* [Task instructions]: What is needed is every line of the data that includes the word "worn". Please copy each one.

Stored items

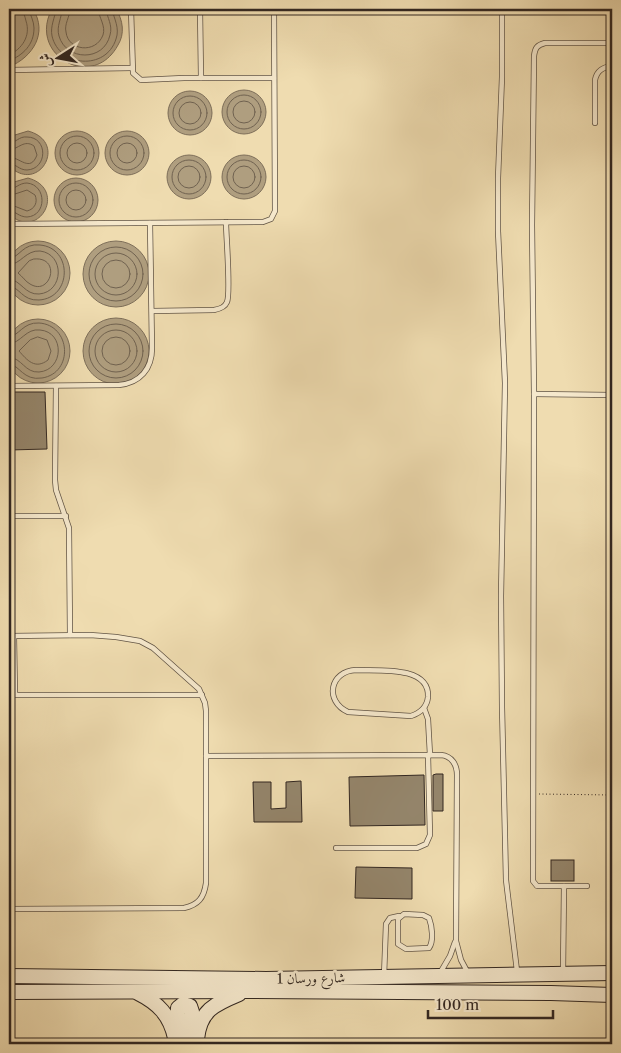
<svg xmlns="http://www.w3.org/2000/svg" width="621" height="1053" viewBox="0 0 621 1053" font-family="'Libre Caslon Text',Amiri,serif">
	<rect width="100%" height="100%" fill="#efdcb0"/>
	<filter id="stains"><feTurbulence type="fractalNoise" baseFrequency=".004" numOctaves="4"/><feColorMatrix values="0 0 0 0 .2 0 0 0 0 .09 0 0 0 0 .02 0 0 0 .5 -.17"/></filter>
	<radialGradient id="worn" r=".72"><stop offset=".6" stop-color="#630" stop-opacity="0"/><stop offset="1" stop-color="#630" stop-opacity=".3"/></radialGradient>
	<g fill="#af9e7f" stroke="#7d6e59">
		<path d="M9,9H33C48,33 33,57 9,67Z"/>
		<path d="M52,9H116C123,20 125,34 118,45C93,92 27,55 52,9Z"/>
		<circle cx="244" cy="112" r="22"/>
		<circle cx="190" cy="113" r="22"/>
		<path d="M28,131C69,142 39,195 9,166V141L15,135Z"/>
		<circle cx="127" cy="153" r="22"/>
		<circle cx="77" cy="153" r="22"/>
		<circle cx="244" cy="177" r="22"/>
		<circle cx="189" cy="177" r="22"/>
		<path d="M28,178C68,189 39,242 9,214V187L14,182Z"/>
		<circle cx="76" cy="200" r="22"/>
		<circle cx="38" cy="273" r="32"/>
		<circle cx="116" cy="274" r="33"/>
		<circle cx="116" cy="351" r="33"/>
		<circle cx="38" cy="351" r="32"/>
	</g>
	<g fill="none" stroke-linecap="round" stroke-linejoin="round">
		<g stroke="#706250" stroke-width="1">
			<path d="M56,9C55,18 50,26 52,36C59,67 106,71 116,39C120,28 114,19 112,9"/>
			<path d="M62,9C62,18 56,26 59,36C66,61 104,62 110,35C113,25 107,18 106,9"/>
			<path d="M70,9C70,17 64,24 66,32C68,51 96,54 103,35C106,26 99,18 98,9"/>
			<path d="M9,55C22,49 31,36 26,21C25,16 23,13 23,9"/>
			<path d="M9,61C23,55 34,45 34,28C34,21 30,15 29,9"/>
			<circle cx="244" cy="112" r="17"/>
			<circle cx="190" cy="113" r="17"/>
			<circle cx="244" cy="112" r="11"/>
			<circle cx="190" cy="113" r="11"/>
			<circle cx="127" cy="153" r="17"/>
			<circle cx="77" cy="153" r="17"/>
			<circle cx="127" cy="153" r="10"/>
			<circle cx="77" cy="153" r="10"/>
			<path d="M9,143C16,143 19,136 27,137C48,137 48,169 27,170C19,170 16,164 9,163"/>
			<path d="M9,150C19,149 24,139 34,146L37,155C30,173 20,157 9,157"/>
			<circle cx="244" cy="177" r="17"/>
			<circle cx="189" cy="177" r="17"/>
			<circle cx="244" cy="177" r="11"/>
			<circle cx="189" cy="177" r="11"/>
			<circle cx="76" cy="200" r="17"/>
			<circle cx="76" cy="200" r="10"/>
			<path d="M9,190C15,189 19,183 27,183C47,185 47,216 27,217C19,217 15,211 9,210"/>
			<path d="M9,196L27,190L35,195C38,202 35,209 27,211L9,204"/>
			<circle cx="116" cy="274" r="27"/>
			<circle cx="116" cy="274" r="21"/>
			<path d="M9,259C20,257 23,243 40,245C73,248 72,298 39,300C22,301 20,287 9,286"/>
			<path d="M34,259C62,256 51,297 30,284C26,282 22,276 18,273L29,261Z"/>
			<circle cx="116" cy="274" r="14"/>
			<path d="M9,265C21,264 26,250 40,251C65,254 64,292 39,294C25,295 21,280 9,279"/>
			<circle cx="116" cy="351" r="27"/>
			<circle cx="116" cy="351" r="21"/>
			<path d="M9,337C19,336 23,322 39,323C71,325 74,373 42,378C23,381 20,365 9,364"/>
			<path d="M38,337L47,340L51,351L48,360C35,370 27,360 19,351L30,340Z"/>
			<circle cx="116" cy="351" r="14"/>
			<path d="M9,344C21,343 26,328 40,330C65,332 64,370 39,372C25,373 22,358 9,357"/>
		</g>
	</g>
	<g fill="#94856b" stroke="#322721">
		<polygon points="9,392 45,392 47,449 9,450"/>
		<polygon points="436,774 443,774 443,811 433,811 433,775"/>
		<polygon points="424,775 425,825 350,826 349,777"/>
		<polygon points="301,781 302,822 254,822 253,782 271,782 271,809 286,808 286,782"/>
		<rect x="551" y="860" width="23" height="21"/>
		<polygon points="356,867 412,868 412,899 355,898"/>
	</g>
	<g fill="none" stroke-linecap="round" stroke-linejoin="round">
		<g stroke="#615445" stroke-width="6">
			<g id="lane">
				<polyline points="131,9 133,73 141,80 184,78 274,78"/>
				<polyline points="200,9 201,78"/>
				<polyline points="502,9 502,77 498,178 498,231 505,383 501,596 502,707 506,880 517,971"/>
				<polyline points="9,70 132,68"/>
				<path d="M595,123V80C597,70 603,68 612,65"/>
				<polyline points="9,224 263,222 271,219 275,211 274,9"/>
				<path d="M152,311L214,310C220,309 225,307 227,302C231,293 226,235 226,222"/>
				<path d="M9,386L119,385C140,383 152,369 152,348L150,223"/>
				<polyline points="56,386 55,480 56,490 69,528 70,635"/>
				<polyline points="534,394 612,395"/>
				<polyline points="9,516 66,516"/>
				<path d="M9,636L90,635L116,637L140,641L153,648L199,689L205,703L206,711V883C204,898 198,905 184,908L9,909"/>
				<polyline points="14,636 15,695"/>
				<path d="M356,670C377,671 430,665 428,697C427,707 420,713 411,716L348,712C324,701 330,671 356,670Z"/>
				<polyline points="9,695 202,695"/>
				<polyline points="424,708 428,719 430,755"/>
				<path d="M206,756L441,755C452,756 457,765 457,775L456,941L461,960L468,973"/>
				<polyline points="336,848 417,848 426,844 430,835 428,755"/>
				<path d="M587,886H537L533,881L534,394L532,225L534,56C535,48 537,45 545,43H612"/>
				<path d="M404,914L423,915L429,918C432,926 434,941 429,948L406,949L398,944V919Z"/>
				<polyline points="440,973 450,956 455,942"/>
				<polyline points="563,973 564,886"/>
				<polyline points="384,976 386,924 390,918 399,916"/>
			</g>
		</g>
		<g stroke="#322721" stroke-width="16">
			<g id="secondary">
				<polyline points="9,976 266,979 612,973"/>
				<polyline points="9,992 245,991 551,993 612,995"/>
				<path d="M138,993C158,1003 170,1015 175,1038"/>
				<path d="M197,1039C200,1010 215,1004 239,994"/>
				<path d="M179,1044C181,1032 177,1020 178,1008L183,1004L190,1006L192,1012L191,1044"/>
			</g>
		</g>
		<polyline stroke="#322721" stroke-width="1" stroke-dasharray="1 2.5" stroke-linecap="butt" points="539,794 612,795"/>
		<use href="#lane" stroke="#f5e8cc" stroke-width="4.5"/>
		<use href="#secondary" stroke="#f5e8cc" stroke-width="14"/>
	</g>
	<g text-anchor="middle" stroke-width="5" stroke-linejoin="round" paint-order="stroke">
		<g font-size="14" fill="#322721" stroke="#f5e8cc">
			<text transform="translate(311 978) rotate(-1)" y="5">شارع ورسان 1</text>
		</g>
	</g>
	<rect width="621" height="1053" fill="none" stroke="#efdcb0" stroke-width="30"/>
	<rect x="10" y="10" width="601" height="1033" fill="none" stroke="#322721" stroke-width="2.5"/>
	<rect x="15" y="15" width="591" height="1023" fill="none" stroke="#322721"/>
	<g transform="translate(58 58) rotate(259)" stroke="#f5e8cc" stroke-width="4" paint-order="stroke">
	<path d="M0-4L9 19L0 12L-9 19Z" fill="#322721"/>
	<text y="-8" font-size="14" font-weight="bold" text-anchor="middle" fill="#322721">ش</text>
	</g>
	<path d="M428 1010v8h125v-8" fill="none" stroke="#322721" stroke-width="2.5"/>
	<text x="436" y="1010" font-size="15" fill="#322721" stroke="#f5e8cc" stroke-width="4" paint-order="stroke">100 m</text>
	<rect width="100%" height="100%" filter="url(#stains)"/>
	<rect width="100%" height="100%" fill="url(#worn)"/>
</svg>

* [Written answer]:
	<radialGradient id="worn" r=".72"><stop offset=".6" stop-color="#630" stop-opacity="0"/><stop offset="1" stop-color="#630" stop-opacity=".3"/></radialGradient>
	<rect width="100%" height="100%" fill="url(#worn)"/>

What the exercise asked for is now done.